While the state saw a sharp rise in bullfights in recent times, more than 30 bullfights are reported to have taken place within the jurisdiction of Colva police station itself since the beginning of 2021 – in less than six weeks – at an average of more than five bullfights per week.
People for Animals (PFA) Goa, an animal welfare organization has taken the initiative against this by demanding the Colva police to register a first information report (FIR) and investigate a specific bullfight in the fields of Benaulim on February 16.

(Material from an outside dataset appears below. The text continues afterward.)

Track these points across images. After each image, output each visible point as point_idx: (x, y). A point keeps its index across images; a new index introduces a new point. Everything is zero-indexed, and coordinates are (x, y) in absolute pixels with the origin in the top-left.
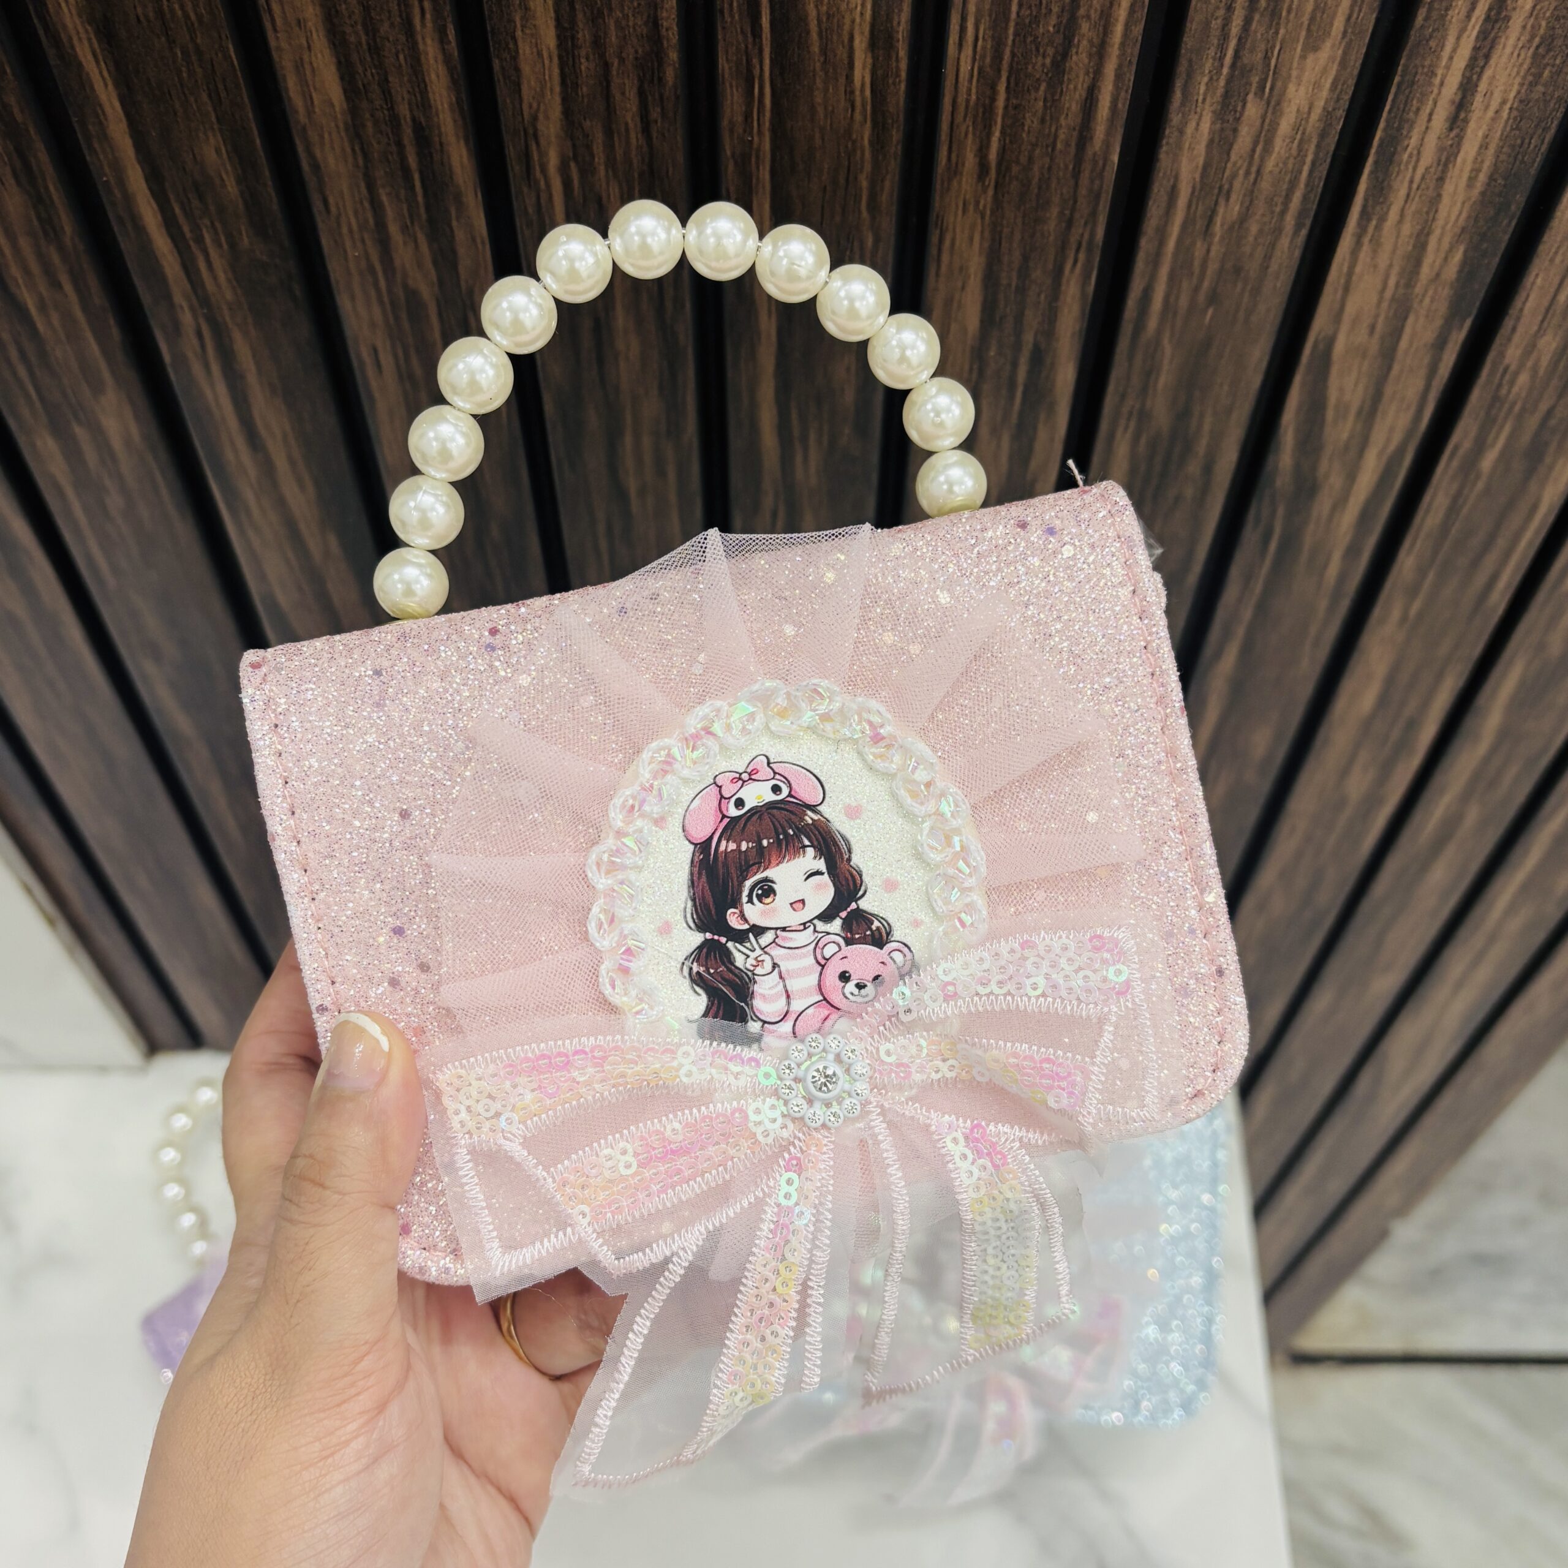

A typical dhirio involves two specially reared fighting bulls or male buffaloes, with fine physiques and sharpened horns, head-butting each other until one scampers away from the ring, indicating defeat. In combat, the participating bulls sometimes adorn a distinctive coloured sash, quite like boxers who wear color-coded attire to match their respective corners of the ring.
Since such fights are illegal, invitations to these affairs are passed on at extremely short notice (an hour at maximum) through private groups on social media platforms, filled with eager dhirio aficionados. Apart from invitations, fighting bull owners often use such restricted groups to dare others or challenge other fighting bull owners to combat.
“This is both an alarming and an unprecedented trend. The practice of dhirio is illegal as per the Prevention of Cruelty to Animals Act, 1960 (PCA). Moreover, the practice was banned by the high court of Bombay at Goa in 1997,” the complaint signed by PFA president and advocate Norma Alvares reads.
To put an end to this menace it is critical that cases of bullfights or dhirios are investigated on a war-footing. Bullfights that lead to killing or maiming of animals is a criminal offence both under the Prevention of Cruelty to Animals Act, 1960 (PCA) and the Indian Penal Code, 1860,” Alvares stated.
The complaint has also been addressed to the director-general of Goa Police (DGP), Mukesh Kumar Meena, the director of animal husbandry and veterinary services, Kuldeep Singh Gangar, and the district collector, South Goa – Ruchika Katyal, asking for immediate steps to ban all types of animal fights, including dhirios.
PI Anand Shirodkar who took charge of the Colva police station on Wednesday said that he is yet to receive the hard copy, but is aware of the incidents through social media posts. “I have yet to study the matter. But we will bookcases against the violators,” he said.
Despite many complaints about illegal bullfights by both animal welfare organizations as well as locals, the state government has not yet come up with a proper mechanism to deal with the matter.
Several politicians across party lines over the years have promised to legalize bullfighting. In 2015, the state legislative assembly even formed a House Committee to work out ways to provide legal cover to dhirios in Goa by amending existing laws.
In 2018, Goa’s Animal Husbandry Minister Mauvin Godinho also told the state legislative assembly that the BJP-led coalition government would lobby with the central government for the legalization of bullfighting. But nothing has been finalized yet. Thus the animal welfare workers have taken the matter into their hands to get a proper solution for this.